Fatty-acid stimulated cholecystokinin (CCK) secretion from acutely isolated CCK- enhanced green fluorescent protein (eGFP) cells with or without targeted disruption of G-protein–coupled receptor 40 (GPR40). CCK secretion in response to linolenic acid (4 uM) and methyl linolenate (4 uM) in (A) GPR40^+/+ (black bars) and (B) GPR40^−/− (clear bars) CCK-eGFP cells. KCl (50 mM) was used as a positive control. n = 6–12 separate cell preparations with each experiment performed in triplicate and assayed in duplicate. *P < .05 compared to baseline or between linolenic acid vs methyl linolenate.
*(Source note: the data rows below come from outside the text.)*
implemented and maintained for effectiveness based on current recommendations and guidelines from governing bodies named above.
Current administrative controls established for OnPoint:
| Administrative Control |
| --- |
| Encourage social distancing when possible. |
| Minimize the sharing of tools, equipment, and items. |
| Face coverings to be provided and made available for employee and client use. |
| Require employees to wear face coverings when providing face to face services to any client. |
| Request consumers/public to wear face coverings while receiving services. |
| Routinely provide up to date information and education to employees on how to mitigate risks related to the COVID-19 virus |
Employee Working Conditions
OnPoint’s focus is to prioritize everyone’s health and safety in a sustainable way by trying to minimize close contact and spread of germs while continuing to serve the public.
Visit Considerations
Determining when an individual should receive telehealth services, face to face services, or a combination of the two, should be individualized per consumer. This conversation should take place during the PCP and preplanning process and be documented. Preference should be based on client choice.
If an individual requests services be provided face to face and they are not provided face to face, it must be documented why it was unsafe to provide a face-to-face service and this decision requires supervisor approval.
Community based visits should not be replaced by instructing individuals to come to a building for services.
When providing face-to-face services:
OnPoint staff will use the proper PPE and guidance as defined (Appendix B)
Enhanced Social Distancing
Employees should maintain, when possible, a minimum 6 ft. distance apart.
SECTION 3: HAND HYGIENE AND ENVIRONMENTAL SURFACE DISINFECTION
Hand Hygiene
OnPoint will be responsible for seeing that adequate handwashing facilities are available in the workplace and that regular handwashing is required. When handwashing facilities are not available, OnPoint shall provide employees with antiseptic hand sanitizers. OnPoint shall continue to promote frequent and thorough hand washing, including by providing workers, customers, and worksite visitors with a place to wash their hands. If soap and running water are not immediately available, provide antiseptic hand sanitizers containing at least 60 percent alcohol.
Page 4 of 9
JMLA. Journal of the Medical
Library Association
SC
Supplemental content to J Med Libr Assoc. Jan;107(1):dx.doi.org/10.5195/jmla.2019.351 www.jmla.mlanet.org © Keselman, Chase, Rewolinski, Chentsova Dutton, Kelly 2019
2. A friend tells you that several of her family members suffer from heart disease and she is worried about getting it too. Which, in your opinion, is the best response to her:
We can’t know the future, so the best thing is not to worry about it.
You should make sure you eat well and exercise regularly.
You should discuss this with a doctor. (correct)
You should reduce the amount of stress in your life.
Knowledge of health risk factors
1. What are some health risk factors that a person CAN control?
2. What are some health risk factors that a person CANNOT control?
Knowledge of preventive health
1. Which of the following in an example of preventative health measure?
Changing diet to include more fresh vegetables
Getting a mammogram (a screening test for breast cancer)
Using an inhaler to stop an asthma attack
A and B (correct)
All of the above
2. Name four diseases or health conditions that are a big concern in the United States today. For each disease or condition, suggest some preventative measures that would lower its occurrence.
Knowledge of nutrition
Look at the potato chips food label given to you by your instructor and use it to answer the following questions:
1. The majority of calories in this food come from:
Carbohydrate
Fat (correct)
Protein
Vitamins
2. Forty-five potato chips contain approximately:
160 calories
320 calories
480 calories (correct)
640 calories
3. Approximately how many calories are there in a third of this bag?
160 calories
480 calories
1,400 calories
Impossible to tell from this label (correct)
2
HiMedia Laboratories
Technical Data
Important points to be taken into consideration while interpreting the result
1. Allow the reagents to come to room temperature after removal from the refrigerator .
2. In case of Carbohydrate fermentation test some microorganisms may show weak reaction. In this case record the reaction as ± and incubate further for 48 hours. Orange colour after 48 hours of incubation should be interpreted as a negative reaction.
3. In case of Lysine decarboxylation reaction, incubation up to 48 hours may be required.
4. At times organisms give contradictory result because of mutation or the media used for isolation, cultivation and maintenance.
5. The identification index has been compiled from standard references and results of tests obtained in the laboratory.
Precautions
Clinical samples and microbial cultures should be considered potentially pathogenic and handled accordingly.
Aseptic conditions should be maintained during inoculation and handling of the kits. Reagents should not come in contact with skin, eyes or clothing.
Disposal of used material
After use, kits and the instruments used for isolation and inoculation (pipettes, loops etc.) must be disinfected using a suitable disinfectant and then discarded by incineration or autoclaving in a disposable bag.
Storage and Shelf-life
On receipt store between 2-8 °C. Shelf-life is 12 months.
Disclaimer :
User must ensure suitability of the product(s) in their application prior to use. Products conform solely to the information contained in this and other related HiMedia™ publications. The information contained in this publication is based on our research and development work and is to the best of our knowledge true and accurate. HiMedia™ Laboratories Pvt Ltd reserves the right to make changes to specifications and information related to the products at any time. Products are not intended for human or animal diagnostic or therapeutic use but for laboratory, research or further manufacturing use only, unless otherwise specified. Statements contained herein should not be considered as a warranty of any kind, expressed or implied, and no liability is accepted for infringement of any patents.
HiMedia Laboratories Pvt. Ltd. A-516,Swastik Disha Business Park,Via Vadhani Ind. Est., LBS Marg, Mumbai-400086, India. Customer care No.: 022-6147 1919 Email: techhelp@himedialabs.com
NS = not significant.

Figure 7

Effect of G-protein–coupled receptor 40 (GPR40) expression on cholecystokinin (CCK) secretion in response to olive oil gavage. Time course of plasma CCK in GPR40^+/+ (n = 7) and GPR40^−/− mice (n = 6) gavaged with 0.5 mL olive oil. Values are presented as mean ± standard error of mean. Significance was determined by 2-way analysis of variance. *P < .05. Experiment was repeated in duplicate.